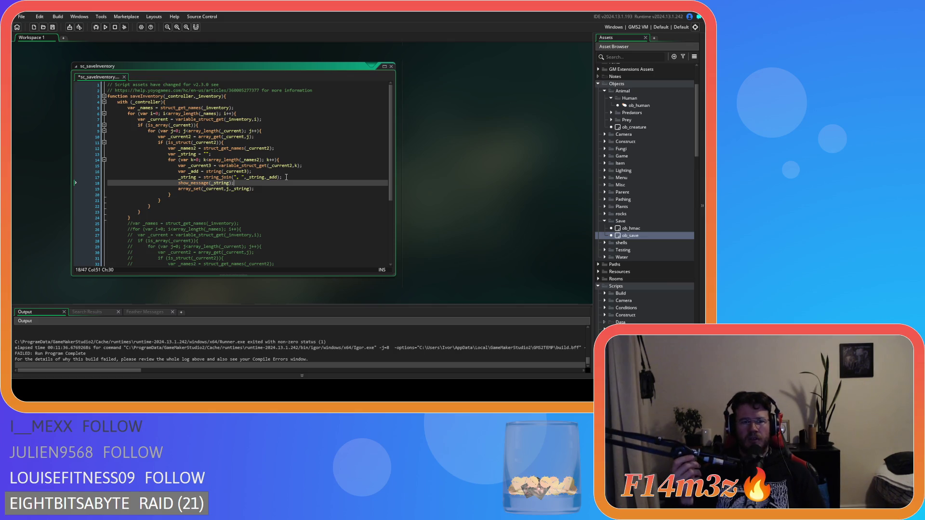
key("ctrl+s")
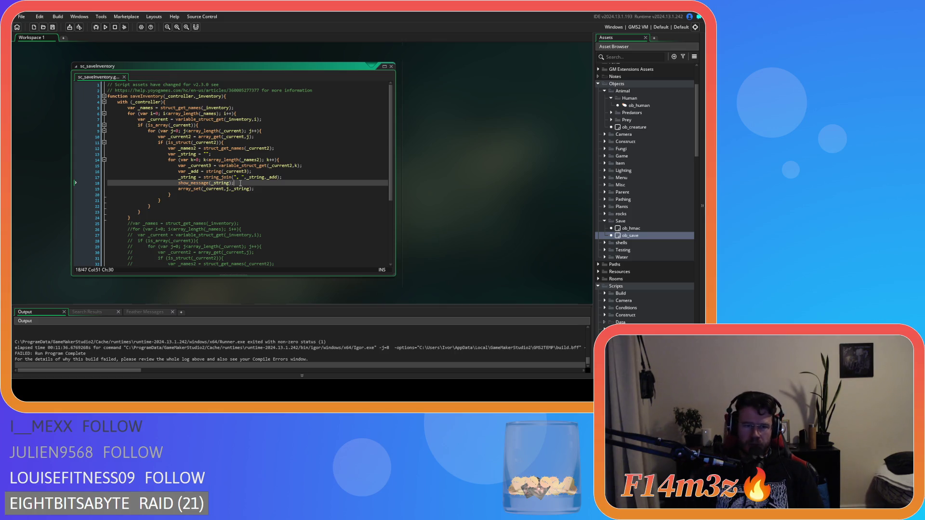
Move the array_set line out of the inner loop to just after its closing brace.
left_click_drag(254, 189, 177, 190)
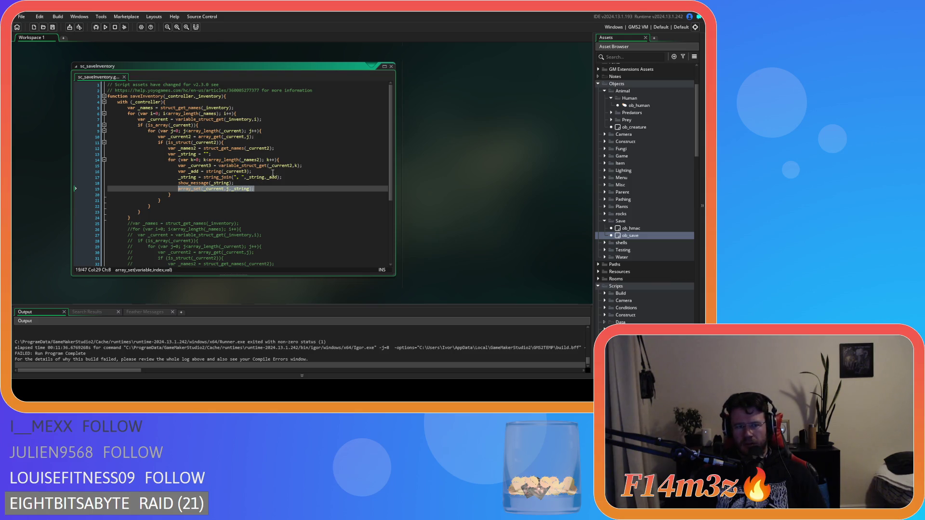
key("BackSpace")
key("shift+Home")
key("ctrl+c")
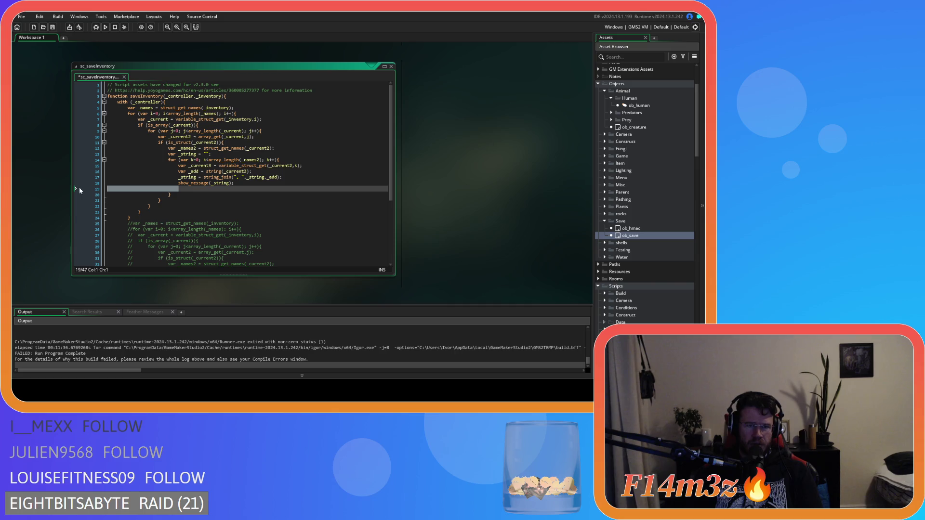
key("BackSpace")
key("BackSpace")
left_click(178, 189)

Work item: Give back the listing word for word, minus its images.

Written solution:
key("ctrl+s")
Move the array_set line out of the inner loop to just after its closing brace.
left_click_drag(254, 189, 177, 190)
key("BackSpace")
key("shift+Home")
key("ctrl+c")
key("BackSpace")
key("BackSpace")
left_click(178, 189)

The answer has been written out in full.